- _Passage to read_
= = =

Highv.Karbhari

UNITED STATES COURT OF APPEALS FOR THE FIFTH CIRCUITJun 12, 2019
No. 18-11461 (5th Cir. Jun. 12, 2019)

No. 18-11461

06-12-2019

BILLY ROY HIGH, JR., Plaintiff - Appellant, v. VISTASP KARBHARI, President, University of Texas at Arlington; ELISABETH CAWTHON, Dean, College of Liberal Arts; KENT KERLEY, Department Chair, Department of Criminology and Criminal Justice, Defendants - Appellees.


Summary Calendar Appeal from the United States District Court for the Northern District of Texas
USDC No. 4:17-CV-841 Before HIGGINBOTHAM, ELROD, and DUNCAN, Circuit Judges. PER CURIAM:

Pursuant to 5TH CIR. R. 47.5, the court has determined that this opinion should not be published and is not precedent except under the limited circumstances set forth in 5TH CIR. R. 47.5.4.

A former graduate student at the University of Texas at Arlington filed suit against three university officials, alleging various statutory and constitutional violations. The district court granted the university's motion to dismiss based on lack of standing, sovereign immunity, and failure to state a claim. We AFFIRM.

I.

Billy High, Jr. enrolled in the Criminology and Criminal Justice graduate program at UT Arlington in the spring of 2014. High alleges that throughout his time in the program, the university discriminated against him on the basis of age, color, gender, sexual orientation, and disability. He also alleges, inter alia, that the university refused to provide him reasonable accommodations for his disability and denied him access to his academic records and that several faculty members gave him incorrect information about course requirements.

= = =

- _Tasks and exercises_
1: Rewrite the part of the appeals court opinion starting with "Billy High, Jr." and going on through "about course requirements.", putting "the University of Texas at Arlington" in place of "UT Arlington".
2: Answer each question from the appeals court opinion.
(a) From which district court was the appeal taken?
(b) In what term did High enroll in the graduate program?
(c) What did the appeals court decide about the district court's ruling?
3: In one to three sentences, explain on what grounds the appeals court opinion says the district court dismissed the suit.
Rely on the appeals court opinion alone.

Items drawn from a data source

= = =

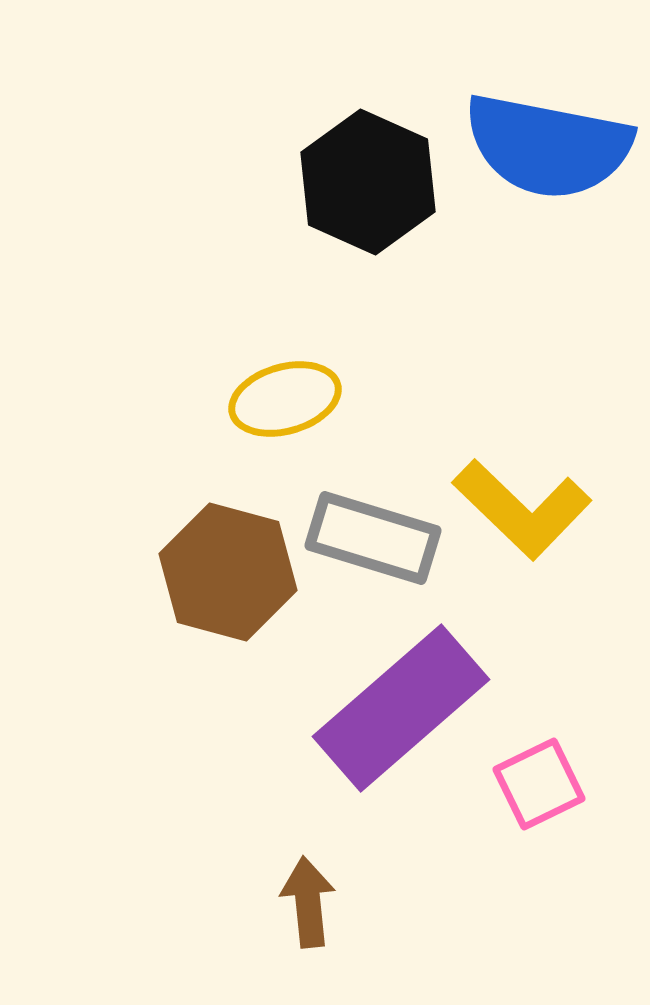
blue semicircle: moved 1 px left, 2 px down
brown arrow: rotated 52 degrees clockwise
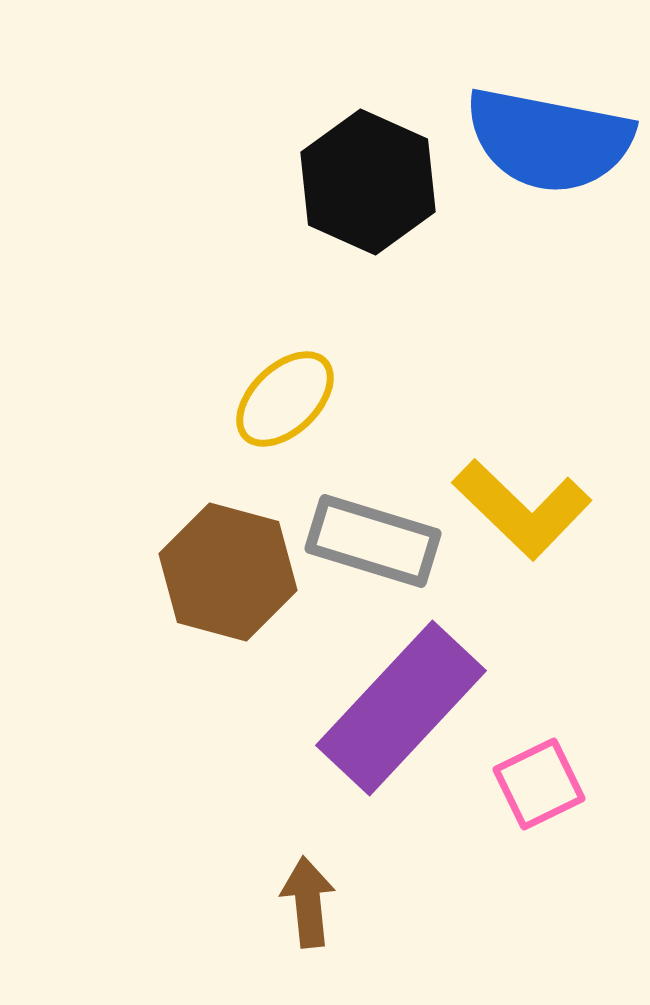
blue semicircle: moved 1 px right, 6 px up
yellow ellipse: rotated 28 degrees counterclockwise
gray rectangle: moved 3 px down
purple rectangle: rotated 6 degrees counterclockwise
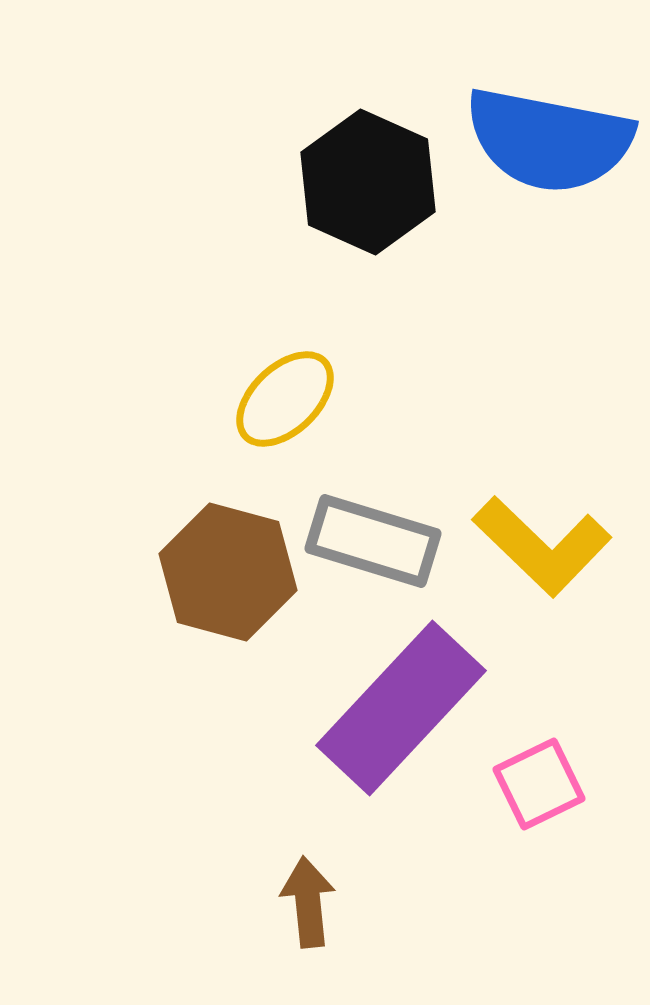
yellow L-shape: moved 20 px right, 37 px down
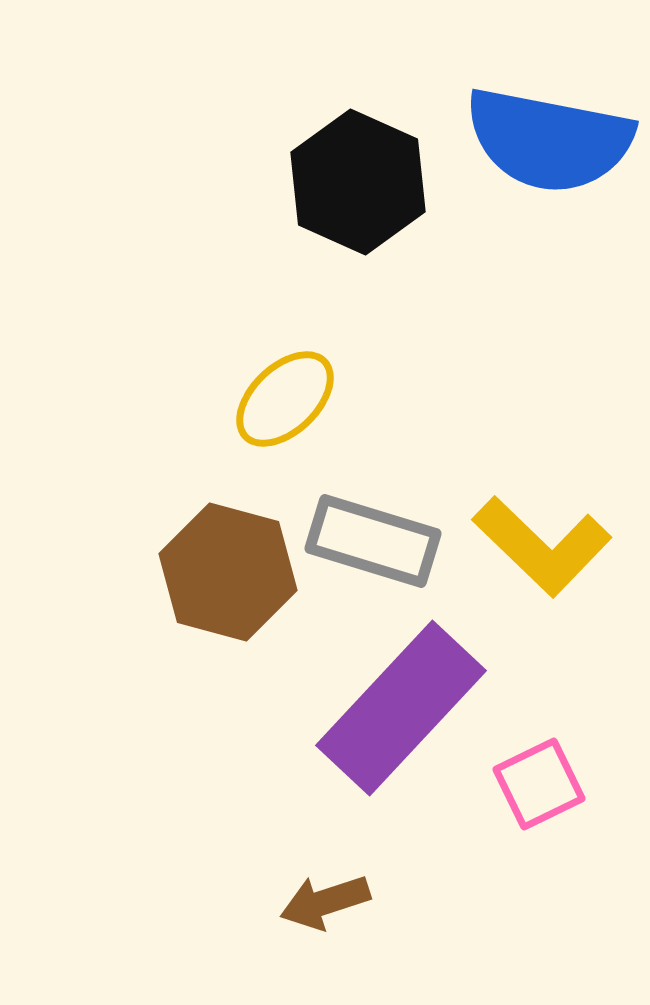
black hexagon: moved 10 px left
brown arrow: moved 17 px right; rotated 102 degrees counterclockwise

= = =

- _Answers below_
1:
Billy High, Jr. enrolled in the Criminology and Criminal Justice graduate program at the University of Texas at Arlington in the spring of 2014. High alleges that throughout his time in the program, the university discriminated against him on the basis of age, color, gender, sexual orientation, and disability. He also alleges, inter alia, that the university refused to provide him reasonable accommodations for his disability and denied him access to his academic records and that several faculty members gave him incorrect information about course requirements.

2:
(a) The United States District Court for the Northern District of Texas.
(b) The spring of 2014.
(c) It affirmed the ruling.

3: The district court granted the university's motion to dismiss based on lack of standing, sovereign immunity, and failure to state a claim.